Summer is gone, autumn is here, but the weather is still clement enough for taking walks around the city. If we do that, there is one thing that cannot possibly escape our attention – the words and the comic-book characters splashed all over the walls of houses by an anonymous hand, comfortably hidden behind a pseudonym.
Graffiti art came into being in New York in the 1980s as a form of street art, of rebellion against the system of rules and certain policies. From the very outset, graffiti artists have been prosecuted, as, by and large, the public considers what they are doing to be vandalism. Scribbling on walls is a blemish, a blot on their original appearance. There is some graffiti, however, that is an exception and is even considered to be a work of art. The well-drawn graffiti is eye-catching, even to people who loathe this art form. Many European cities have space designated specifically for graffiti artists to use, provided they confine themselves to it. Any attempt to draw their graffiti in any other parts of the city entails hefty fines.
So, the question springs to mind: why is it that there are no such spaces in every Bulgarian town and why aren’t all other scribbles and scrawls – removed?
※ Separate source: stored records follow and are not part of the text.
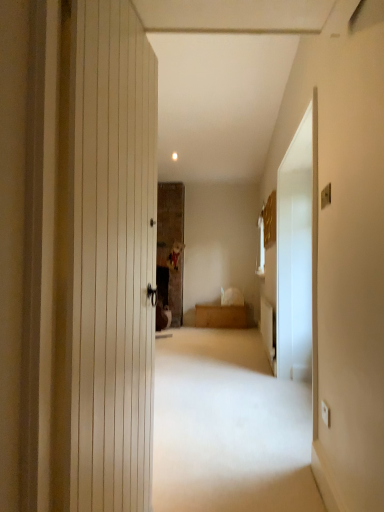
Question: Considering the positions of wooden chest at center and transparent glass screen door at right in the image, is wooden chest at center taller or shorter than transparent glass screen door at right?

Choices:
 (A) short
 (B) tall

Answer: (A)

Question: From a real-world perspective, relative to transparent glass screen door at right, is wooden chest at center vertically above or below?

Choices:
 (A) below
 (B) above

Answer: (A)

Question: From the image's perspective, is wooden chest at center above or below transparent glass screen door at right?

Choices:
 (A) below
 (B) above

Answer: (A)

Question: Considering the relative positions of transparent glass screen door at right and wooden chest at center in the image provided, is transparent glass screen door at right to the left or to the right of wooden chest at center?

Choices:
 (A) right
 (B) left

Answer: (A)

Question: Considering the positions of point (301, 312) and point (208, 305), is point (301, 312) closer or farther from the camera than point (208, 305)?

Choices:
 (A) farther
 (B) closer

Answer: (B)

Question: Choose the correct answer: Is transparent glass screen door at right inside wooden chest at center or outside it?

Choices:
 (A) inside
 (B) outside

Answer: (B)

Question: From the image's perspective, is transparent glass screen door at right located above or below wooden chest at center?

Choices:
 (A) above
 (B) below

Answer: (A)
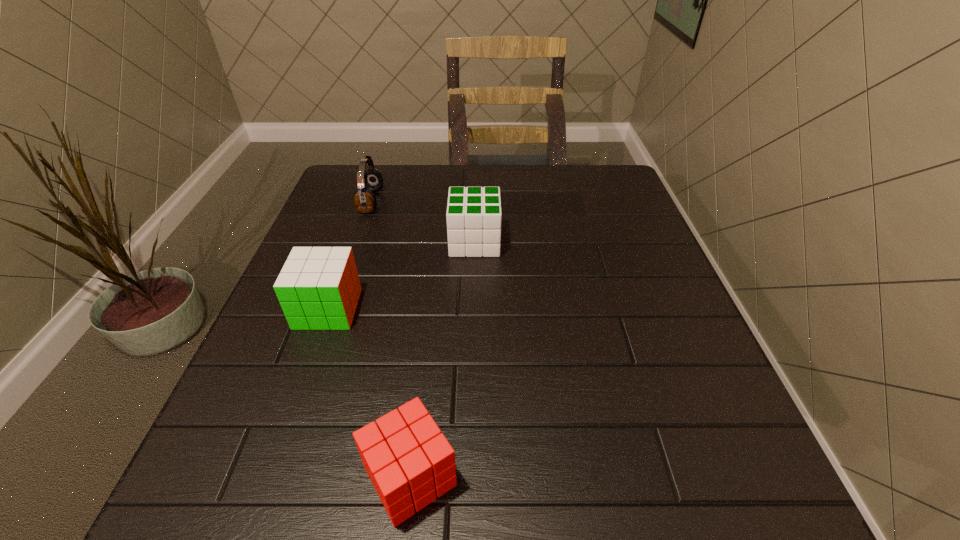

The steps Sofia municipality is taking in this direction is no solution to the problem, as they only address the consequences. Because of the growing number of complaints by the public, city council is planning to install CCTV surveillance systems to stop the culprits. The fines will range from 100 to 2,500 Leva and will be applied even people aged under 16, as they too are subject to criminal liability, as long as they comprehend what they have done. But the battle against graffiti is not the only one Sofia municipality is launching – it is also taking up arms against advertisement and notice hoarding all over the city. The reason – the insufficient number of advertisement columns.